Exercise prompt:
Reproduce without alteration the lines from the one containing "39: (175, 42)" through the one containing "88: (155, 143)", inclusive.

Dataset:
═══
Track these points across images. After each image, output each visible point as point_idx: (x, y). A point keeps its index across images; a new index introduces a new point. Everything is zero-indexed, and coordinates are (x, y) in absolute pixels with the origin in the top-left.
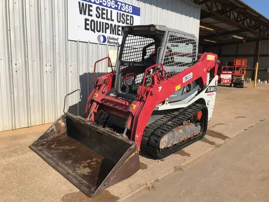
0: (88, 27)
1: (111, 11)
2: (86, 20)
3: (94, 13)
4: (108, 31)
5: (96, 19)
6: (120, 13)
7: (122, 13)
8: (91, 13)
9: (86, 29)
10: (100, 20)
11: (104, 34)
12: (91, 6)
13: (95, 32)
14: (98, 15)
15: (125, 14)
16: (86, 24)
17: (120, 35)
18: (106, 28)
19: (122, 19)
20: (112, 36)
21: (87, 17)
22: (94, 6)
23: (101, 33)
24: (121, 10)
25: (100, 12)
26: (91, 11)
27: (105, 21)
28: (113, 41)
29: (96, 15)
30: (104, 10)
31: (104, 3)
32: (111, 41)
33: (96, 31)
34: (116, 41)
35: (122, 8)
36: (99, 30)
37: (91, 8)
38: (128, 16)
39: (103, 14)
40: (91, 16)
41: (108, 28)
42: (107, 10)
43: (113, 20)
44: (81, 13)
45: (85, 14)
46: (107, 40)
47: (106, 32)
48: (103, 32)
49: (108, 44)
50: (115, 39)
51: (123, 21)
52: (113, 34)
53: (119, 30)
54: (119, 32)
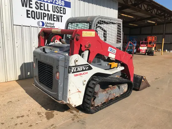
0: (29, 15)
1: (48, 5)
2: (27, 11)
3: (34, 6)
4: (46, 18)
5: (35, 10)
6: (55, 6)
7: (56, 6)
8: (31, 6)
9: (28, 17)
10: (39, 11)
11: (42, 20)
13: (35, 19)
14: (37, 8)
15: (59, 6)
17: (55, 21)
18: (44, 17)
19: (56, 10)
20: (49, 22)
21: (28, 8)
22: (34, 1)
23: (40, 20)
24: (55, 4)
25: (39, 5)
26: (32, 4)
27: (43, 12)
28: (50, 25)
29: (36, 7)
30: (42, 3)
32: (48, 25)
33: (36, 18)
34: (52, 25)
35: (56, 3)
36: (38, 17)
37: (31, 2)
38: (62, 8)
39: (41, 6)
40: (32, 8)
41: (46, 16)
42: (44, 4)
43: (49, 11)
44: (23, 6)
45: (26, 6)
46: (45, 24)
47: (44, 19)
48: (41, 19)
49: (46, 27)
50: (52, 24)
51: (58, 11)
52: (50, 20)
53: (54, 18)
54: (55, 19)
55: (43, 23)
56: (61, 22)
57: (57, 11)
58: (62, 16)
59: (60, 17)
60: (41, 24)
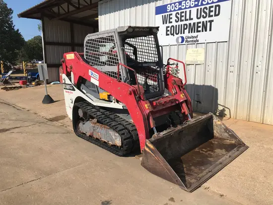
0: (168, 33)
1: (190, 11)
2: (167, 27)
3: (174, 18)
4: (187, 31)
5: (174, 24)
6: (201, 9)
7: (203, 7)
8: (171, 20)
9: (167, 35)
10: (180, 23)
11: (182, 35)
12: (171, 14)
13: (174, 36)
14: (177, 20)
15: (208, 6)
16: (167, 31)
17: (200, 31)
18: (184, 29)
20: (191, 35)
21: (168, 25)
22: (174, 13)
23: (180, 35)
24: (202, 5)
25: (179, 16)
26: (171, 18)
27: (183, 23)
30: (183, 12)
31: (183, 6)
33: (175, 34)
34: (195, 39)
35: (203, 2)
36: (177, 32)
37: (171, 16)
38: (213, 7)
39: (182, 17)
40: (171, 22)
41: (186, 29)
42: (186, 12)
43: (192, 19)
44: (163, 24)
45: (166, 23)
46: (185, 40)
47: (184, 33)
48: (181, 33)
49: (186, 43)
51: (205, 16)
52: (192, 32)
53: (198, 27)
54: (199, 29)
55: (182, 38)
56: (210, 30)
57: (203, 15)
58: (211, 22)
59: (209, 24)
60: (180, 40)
═══
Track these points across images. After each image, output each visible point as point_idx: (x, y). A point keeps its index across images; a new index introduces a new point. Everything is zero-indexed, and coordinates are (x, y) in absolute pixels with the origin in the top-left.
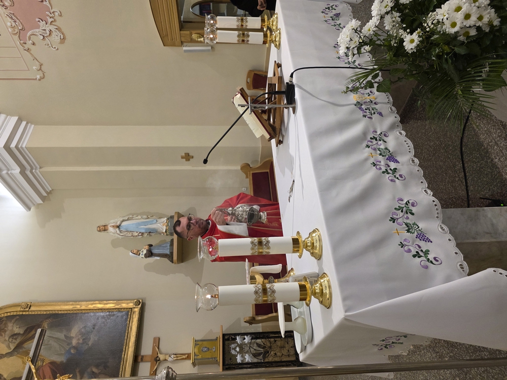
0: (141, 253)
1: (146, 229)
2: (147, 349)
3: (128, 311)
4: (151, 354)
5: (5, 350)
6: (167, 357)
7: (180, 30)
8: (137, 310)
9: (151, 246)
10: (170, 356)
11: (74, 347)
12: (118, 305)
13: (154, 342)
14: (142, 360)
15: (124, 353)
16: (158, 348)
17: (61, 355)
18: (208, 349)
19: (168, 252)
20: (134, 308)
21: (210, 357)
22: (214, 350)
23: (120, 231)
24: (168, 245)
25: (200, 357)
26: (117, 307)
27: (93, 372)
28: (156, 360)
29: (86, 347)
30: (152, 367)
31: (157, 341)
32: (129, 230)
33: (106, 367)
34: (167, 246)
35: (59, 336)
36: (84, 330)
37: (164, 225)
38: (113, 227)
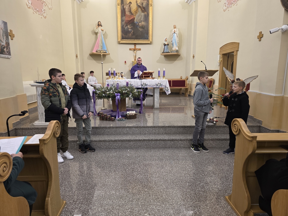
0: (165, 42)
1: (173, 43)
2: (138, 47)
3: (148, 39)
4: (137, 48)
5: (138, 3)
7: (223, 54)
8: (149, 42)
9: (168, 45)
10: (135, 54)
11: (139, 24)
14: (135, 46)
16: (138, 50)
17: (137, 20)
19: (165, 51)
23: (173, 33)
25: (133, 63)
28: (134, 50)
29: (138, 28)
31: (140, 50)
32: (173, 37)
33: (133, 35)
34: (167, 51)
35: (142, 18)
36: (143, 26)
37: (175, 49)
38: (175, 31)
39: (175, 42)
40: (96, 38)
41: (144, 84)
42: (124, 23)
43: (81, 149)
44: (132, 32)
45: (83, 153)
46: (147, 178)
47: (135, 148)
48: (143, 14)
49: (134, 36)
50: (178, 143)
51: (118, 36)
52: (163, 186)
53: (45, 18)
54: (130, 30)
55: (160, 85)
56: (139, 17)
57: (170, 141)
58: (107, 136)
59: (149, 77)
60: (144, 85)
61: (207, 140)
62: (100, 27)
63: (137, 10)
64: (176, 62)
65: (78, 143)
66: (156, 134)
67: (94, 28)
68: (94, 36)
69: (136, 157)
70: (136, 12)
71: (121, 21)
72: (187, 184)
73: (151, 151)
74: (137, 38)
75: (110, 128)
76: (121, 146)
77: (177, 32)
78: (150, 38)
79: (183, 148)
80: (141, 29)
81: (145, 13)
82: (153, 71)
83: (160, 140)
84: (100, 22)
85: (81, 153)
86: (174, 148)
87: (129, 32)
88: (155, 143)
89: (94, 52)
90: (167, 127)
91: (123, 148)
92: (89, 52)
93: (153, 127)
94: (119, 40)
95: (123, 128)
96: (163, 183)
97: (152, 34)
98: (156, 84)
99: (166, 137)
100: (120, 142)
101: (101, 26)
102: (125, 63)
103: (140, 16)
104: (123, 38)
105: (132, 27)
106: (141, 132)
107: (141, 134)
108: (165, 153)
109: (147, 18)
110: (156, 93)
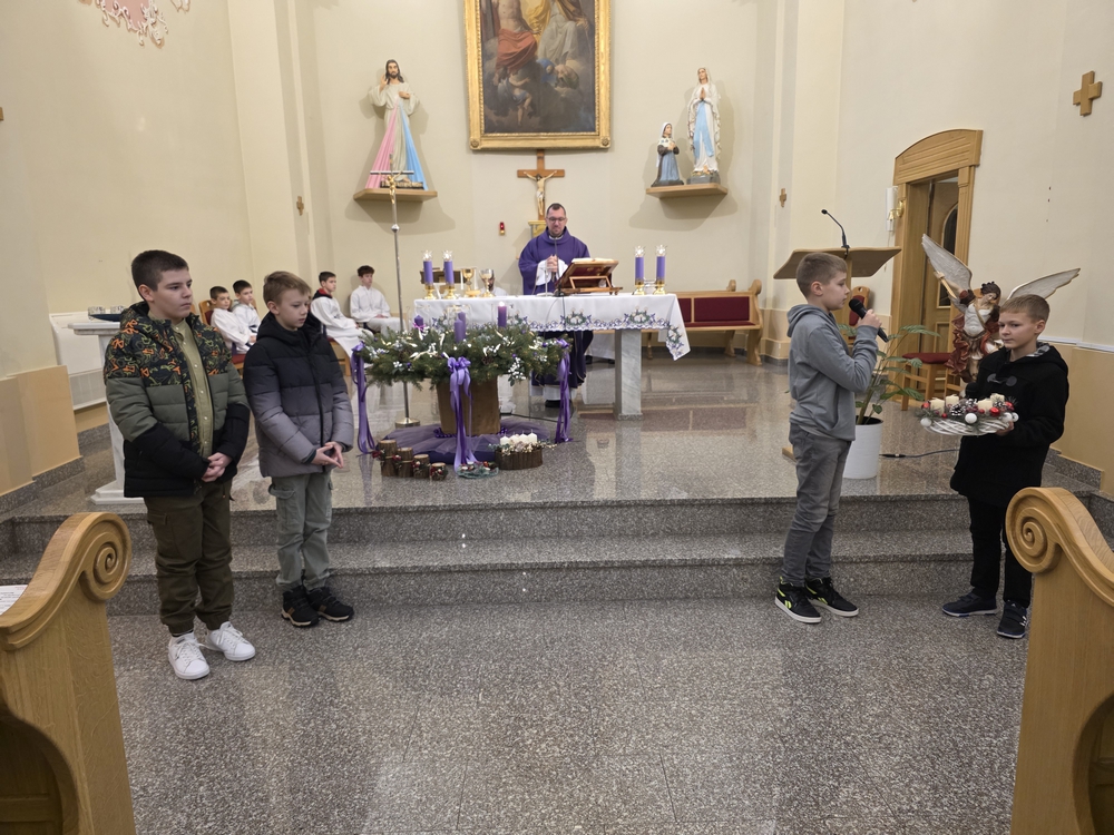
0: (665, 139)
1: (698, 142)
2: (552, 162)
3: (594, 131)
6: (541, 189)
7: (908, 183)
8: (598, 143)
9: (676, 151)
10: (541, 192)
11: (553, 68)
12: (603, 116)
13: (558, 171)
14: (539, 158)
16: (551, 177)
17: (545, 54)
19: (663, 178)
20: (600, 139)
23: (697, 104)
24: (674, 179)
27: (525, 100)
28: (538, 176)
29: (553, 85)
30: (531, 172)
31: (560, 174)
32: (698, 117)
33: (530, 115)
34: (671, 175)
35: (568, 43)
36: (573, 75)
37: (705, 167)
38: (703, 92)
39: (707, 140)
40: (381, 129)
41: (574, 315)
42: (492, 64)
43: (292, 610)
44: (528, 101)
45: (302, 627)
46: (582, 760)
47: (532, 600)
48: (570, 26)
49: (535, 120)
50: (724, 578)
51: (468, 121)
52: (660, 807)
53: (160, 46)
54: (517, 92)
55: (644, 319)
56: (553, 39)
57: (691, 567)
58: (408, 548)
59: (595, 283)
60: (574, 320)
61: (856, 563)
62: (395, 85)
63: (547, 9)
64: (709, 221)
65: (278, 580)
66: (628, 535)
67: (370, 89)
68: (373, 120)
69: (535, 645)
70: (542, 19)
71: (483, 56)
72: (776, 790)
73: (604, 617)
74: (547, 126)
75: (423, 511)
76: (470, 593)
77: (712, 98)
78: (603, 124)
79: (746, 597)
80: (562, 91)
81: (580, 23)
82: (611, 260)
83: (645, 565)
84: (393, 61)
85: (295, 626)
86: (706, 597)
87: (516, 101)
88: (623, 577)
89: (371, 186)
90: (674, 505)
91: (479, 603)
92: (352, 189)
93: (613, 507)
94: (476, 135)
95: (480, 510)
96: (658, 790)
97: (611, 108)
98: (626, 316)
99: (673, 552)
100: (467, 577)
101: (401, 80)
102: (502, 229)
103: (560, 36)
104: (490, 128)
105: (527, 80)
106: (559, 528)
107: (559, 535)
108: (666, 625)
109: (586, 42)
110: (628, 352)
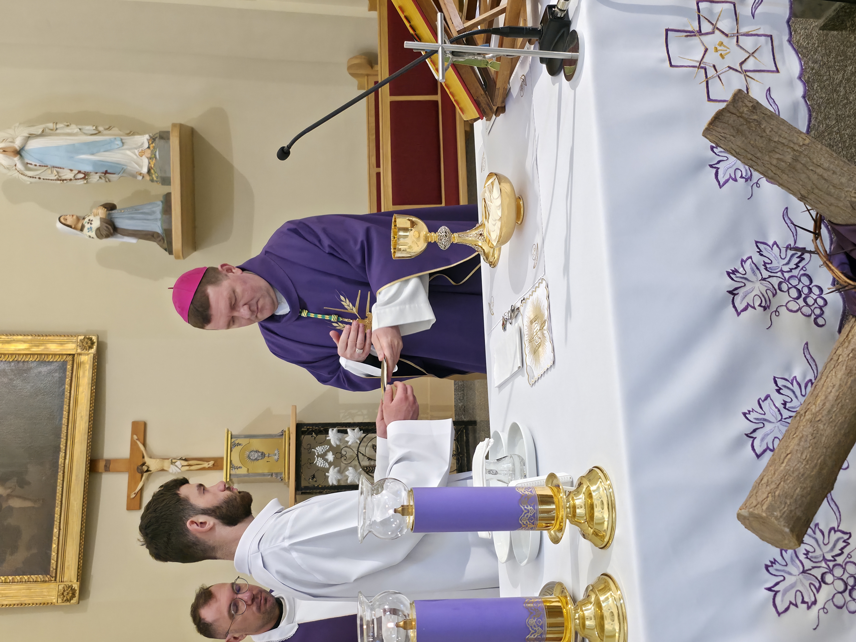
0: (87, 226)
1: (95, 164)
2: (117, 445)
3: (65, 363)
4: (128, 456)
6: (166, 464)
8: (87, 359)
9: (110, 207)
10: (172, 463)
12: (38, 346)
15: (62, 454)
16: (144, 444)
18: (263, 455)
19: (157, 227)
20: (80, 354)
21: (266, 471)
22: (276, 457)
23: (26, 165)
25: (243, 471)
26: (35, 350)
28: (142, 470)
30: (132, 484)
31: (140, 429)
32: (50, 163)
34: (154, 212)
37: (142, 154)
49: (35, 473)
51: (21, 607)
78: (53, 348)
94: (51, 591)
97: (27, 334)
═══
Expected output:
39: (175, 42)
40: (96, 38)
41: (144, 84)
42: (124, 23)
43: (81, 149)
44: (132, 32)
45: (83, 153)
46: (147, 178)
47: (135, 148)
48: (143, 14)
49: (134, 36)
50: (178, 143)
51: (118, 36)
52: (163, 186)
53: (45, 18)
54: (130, 30)
55: (160, 85)
56: (139, 17)
57: (170, 141)
58: (107, 136)
59: (149, 77)
60: (144, 85)
61: (207, 140)
62: (100, 27)
63: (137, 10)
64: (176, 62)
65: (78, 143)
66: (156, 134)
67: (94, 28)
68: (94, 36)
69: (136, 157)
70: (136, 12)
71: (121, 21)
72: (187, 184)
73: (151, 151)
74: (137, 38)
75: (110, 128)
76: (121, 146)
77: (177, 32)
78: (150, 38)
79: (183, 148)
80: (141, 29)
81: (145, 13)
82: (153, 71)
83: (160, 140)
84: (100, 22)
85: (81, 153)
86: (174, 148)
87: (129, 32)
88: (155, 143)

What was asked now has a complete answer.